Don’t know who the father is though… probably Remorse.”

~ Red Green

DIY swift

Well, I’m not sure about Remorse (since I’m actually fairly pleased with this) but I really couldn’t say what fathered this ugly brainchild of mine. I blame the combination of zero socks-in-progress, too much sock-yarn in skeins, and not nearly enough tea early on Friday* morning.

Should you, too, be one of the many yarncrafters out there bereft of ball winder and yarn swift, and if you (like myself) are too cheap/lazy/lack-of-caffeine-addled to make a prettier swift like this one for yourself, them you too can make a swift like the one pictured above!

Gather up 4 wire coat-hangers, some duct tape, and a wine bottle.

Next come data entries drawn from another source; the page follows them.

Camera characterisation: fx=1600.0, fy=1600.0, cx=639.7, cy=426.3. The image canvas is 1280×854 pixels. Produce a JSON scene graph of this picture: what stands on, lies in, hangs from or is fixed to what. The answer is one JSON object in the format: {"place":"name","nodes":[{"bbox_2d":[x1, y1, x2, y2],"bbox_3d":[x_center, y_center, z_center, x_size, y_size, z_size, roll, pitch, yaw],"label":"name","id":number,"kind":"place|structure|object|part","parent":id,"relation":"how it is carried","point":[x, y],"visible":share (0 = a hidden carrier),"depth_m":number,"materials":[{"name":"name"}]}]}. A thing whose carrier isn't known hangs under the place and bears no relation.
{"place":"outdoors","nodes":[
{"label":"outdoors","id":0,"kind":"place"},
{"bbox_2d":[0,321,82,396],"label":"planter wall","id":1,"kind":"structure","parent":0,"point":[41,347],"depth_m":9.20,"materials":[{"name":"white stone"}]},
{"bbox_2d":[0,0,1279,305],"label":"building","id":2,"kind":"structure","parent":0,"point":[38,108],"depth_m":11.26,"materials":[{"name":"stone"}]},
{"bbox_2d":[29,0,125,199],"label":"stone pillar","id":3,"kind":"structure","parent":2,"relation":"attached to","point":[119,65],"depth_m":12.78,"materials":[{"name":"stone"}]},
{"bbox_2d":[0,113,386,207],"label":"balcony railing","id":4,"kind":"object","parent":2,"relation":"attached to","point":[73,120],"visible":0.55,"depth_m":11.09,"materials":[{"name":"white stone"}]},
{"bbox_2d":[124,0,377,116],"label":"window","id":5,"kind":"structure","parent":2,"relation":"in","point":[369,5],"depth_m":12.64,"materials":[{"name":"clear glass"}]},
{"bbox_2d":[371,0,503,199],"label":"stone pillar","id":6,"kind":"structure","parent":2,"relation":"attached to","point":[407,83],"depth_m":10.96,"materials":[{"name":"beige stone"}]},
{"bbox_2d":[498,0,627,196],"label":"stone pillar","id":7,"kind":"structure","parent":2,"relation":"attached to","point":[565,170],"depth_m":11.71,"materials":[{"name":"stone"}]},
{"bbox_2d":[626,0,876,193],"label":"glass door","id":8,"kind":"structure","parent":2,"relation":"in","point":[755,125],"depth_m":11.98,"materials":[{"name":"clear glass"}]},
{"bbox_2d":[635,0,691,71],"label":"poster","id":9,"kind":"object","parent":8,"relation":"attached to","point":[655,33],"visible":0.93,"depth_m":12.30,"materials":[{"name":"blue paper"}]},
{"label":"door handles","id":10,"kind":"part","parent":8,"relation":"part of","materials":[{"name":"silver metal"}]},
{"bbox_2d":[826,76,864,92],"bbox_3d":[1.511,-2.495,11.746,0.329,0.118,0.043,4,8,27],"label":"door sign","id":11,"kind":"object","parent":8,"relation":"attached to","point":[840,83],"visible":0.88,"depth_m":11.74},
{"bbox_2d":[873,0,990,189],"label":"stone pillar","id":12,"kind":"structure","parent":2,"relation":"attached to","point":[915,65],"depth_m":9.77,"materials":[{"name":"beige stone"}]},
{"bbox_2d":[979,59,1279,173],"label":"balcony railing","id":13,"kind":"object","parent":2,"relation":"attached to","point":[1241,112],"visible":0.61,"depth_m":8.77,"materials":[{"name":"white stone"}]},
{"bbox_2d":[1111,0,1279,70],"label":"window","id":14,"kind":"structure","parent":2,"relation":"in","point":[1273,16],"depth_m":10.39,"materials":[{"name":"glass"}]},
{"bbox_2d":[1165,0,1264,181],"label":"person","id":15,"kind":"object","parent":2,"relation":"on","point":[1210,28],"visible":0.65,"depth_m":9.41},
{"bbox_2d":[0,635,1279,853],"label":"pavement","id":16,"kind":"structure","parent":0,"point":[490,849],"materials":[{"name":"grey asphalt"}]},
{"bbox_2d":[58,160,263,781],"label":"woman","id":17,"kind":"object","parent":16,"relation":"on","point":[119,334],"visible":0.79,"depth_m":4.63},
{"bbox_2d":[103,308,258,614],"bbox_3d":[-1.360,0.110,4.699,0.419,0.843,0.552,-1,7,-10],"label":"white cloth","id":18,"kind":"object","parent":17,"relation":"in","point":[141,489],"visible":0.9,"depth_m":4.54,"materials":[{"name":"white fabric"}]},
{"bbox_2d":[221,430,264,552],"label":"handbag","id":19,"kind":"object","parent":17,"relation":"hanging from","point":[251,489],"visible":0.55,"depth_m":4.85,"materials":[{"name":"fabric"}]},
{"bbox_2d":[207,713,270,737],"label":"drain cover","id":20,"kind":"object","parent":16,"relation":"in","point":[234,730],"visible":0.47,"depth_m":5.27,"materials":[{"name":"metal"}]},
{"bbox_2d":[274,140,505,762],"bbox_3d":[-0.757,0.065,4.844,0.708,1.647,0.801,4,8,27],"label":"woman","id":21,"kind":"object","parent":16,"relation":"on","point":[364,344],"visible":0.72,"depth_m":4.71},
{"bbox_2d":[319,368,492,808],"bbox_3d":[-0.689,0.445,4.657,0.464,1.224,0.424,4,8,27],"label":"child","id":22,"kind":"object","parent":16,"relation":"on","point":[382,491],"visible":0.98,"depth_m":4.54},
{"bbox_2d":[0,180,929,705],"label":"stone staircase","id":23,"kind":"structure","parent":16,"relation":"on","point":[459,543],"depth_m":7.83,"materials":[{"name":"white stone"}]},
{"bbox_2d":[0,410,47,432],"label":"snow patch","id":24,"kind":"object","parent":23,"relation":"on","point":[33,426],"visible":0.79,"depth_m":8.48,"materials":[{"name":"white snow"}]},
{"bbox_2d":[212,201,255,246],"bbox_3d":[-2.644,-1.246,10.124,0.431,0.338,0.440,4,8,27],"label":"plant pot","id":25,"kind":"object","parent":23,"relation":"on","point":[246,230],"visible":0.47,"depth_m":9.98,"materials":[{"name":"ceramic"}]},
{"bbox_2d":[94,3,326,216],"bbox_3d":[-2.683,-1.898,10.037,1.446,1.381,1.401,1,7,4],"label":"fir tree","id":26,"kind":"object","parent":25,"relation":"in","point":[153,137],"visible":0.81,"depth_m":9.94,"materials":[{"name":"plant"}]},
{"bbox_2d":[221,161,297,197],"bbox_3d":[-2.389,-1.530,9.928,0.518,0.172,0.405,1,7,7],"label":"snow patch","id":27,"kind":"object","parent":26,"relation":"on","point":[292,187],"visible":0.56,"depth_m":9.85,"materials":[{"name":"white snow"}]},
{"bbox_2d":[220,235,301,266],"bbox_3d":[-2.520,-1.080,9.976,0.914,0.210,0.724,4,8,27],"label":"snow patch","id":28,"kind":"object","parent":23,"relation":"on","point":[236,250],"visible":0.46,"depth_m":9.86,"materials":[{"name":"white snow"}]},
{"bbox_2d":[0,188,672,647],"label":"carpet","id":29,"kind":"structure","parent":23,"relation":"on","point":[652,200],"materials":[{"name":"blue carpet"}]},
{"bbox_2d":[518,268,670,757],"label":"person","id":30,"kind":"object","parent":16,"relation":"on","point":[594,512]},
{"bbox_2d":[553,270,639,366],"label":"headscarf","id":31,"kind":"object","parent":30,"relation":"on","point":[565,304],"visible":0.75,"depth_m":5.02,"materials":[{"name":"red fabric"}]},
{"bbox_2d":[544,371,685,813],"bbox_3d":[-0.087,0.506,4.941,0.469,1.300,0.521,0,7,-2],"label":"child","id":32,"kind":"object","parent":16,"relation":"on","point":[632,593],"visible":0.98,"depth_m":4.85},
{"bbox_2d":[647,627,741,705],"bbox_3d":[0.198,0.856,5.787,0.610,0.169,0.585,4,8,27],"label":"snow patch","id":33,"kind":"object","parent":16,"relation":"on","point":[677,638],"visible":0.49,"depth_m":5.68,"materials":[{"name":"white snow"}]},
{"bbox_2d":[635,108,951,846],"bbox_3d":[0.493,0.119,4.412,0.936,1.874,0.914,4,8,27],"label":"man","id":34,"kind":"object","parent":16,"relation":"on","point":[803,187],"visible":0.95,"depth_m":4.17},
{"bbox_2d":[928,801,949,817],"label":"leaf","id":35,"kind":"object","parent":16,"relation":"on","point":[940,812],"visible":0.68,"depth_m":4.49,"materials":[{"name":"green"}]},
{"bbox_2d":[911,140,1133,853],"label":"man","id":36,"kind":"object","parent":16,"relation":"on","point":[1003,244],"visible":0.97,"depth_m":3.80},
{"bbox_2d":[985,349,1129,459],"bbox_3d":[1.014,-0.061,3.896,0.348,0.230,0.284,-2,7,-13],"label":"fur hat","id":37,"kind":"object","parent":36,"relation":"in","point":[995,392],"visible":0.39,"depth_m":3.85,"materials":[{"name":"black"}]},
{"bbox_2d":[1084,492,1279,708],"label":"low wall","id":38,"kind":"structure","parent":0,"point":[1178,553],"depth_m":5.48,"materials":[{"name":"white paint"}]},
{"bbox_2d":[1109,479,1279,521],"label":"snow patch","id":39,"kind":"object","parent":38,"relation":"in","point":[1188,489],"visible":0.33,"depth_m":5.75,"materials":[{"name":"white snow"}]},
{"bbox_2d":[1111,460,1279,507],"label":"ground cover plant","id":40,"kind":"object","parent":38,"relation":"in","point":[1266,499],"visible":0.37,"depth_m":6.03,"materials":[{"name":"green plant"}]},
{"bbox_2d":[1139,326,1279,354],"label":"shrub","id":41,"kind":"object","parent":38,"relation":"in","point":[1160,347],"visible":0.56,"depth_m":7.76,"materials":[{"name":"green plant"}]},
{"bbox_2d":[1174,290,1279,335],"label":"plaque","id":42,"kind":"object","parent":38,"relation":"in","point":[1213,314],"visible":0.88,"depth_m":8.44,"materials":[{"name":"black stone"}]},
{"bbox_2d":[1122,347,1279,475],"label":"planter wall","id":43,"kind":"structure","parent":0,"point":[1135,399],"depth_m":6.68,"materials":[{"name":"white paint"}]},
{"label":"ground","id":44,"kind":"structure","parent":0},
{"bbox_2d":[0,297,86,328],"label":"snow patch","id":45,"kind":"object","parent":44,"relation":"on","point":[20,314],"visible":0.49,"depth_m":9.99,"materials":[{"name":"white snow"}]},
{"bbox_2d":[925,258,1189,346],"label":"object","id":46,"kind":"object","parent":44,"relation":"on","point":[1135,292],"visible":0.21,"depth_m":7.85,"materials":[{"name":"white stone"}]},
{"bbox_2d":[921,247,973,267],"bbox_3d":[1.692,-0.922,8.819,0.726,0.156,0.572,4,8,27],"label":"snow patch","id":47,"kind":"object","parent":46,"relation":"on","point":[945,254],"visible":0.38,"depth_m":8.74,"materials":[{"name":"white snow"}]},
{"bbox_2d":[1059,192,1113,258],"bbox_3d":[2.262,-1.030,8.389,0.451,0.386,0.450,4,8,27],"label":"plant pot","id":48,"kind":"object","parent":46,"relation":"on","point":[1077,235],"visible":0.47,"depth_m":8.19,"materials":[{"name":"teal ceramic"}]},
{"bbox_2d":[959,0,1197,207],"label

Bend the hanger’s hanger-parts straight, then down to a right angle. Duct-tape ’em together with a decent blob o’tape, stick em’ in the wine bottle’s neck, and see how it spins. Bend up the coat hangers so that your skein of yarn won’t fall off the contraption. Adjustments are made with the application of more tape and brute force, as needed.

Now grab yourself your “nostepinne” (in my case, a bit of dowel with an elastic around the middle, to secure the initial yarn-tail), pull up your chair, and commence with winding!

That’s how I went from this…
STR autumn skein

…To this…
skein on DYI swift

..with no tangled messes! (Remember the Sea Wool? Never again, say I!) Yeah, it ain’t pretty, but it works.

*I took an extra-long weekend — it was very good!